Dans de nombreux centres de santé de N’Djaména, l’accueil des femmes enceintes en plein travail demeure un défi majeur. Entre manque de compassion et défaut de savoir-être, les griefs contre certaines sages-femmes se multiplient, ternissant l’image d’une profession pourtant dédiée à la vie.
Mme Haoua garde un souvenir amer de son récent accouchement dans une maternité de la capitale. Bien que l’acte se soit déroulé sans complication médicale, le traumatisme est ailleurs. Une fois de retour chez elle, elle a confié à sa mère sa décision ferme : elle ne remettra plus jamais les pieds dans ce centre. En cause ? Une humiliation subie de la part de la sage-femme de garde.

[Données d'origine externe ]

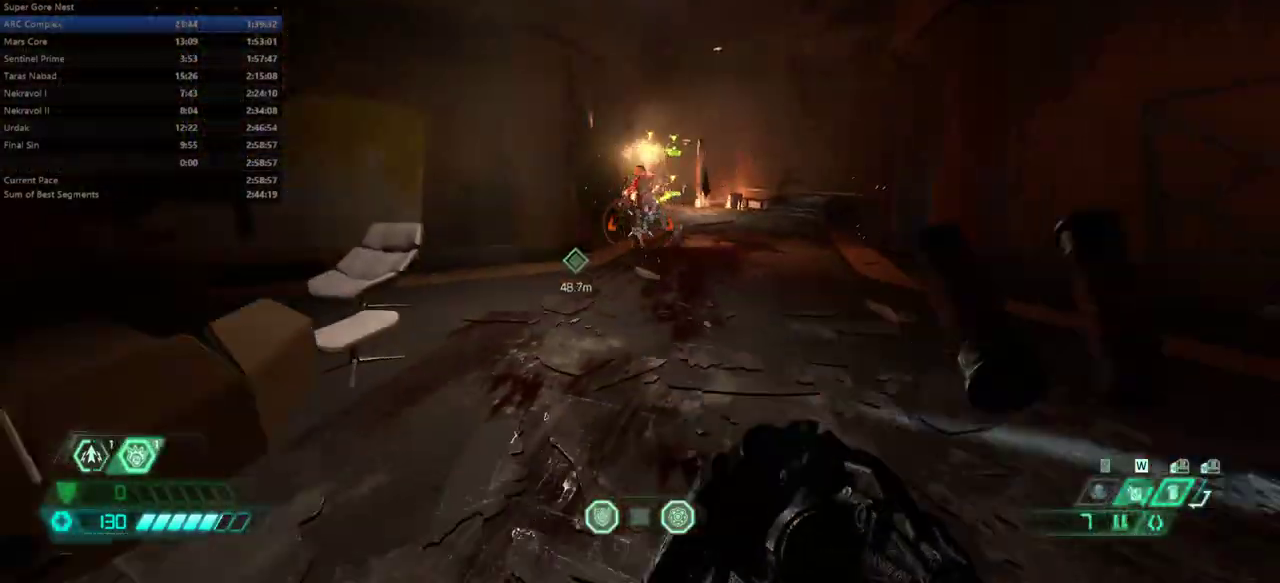
{"keys": [], "mouse": [], "events": [[33, "e", "down"], [267, "2", "down"], [367, "2", "up"], [500, "e", "up"]]}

Ce cas est loin d’être isolé. Une autre habitante raconte avoir été choquée par l’accueil réservé à sa nièce : « Les femmes en plein travail étaient installées à même le sol. Quand j’en ai fait le reproche, l’infirmière m’a violemment rétorqué que je n’avais qu’à apporter un lit de la maison. »
Plus marquant encore est le récit de Mme Solkem. En 2020, sous l’effet de la douleur et de la peur, elle avait instinctivement serré les jambes. « La sage-femme m’a donné une claque pour que je me positionne bien, tout en me hurlant dessus », se souvient-elle aujourd’hui avec un sourire crispé.
Ces scènes, récurrentes dans les hôpitaux publics, alimentent une nostalgie d’un autre temps. Pour les plus anciennes, comme cette grand-mère évoquant ses accouchements en 1977, la qualité des soins et la bienveillance des soignants de l’époque semblent s’être érodées avec les décennies.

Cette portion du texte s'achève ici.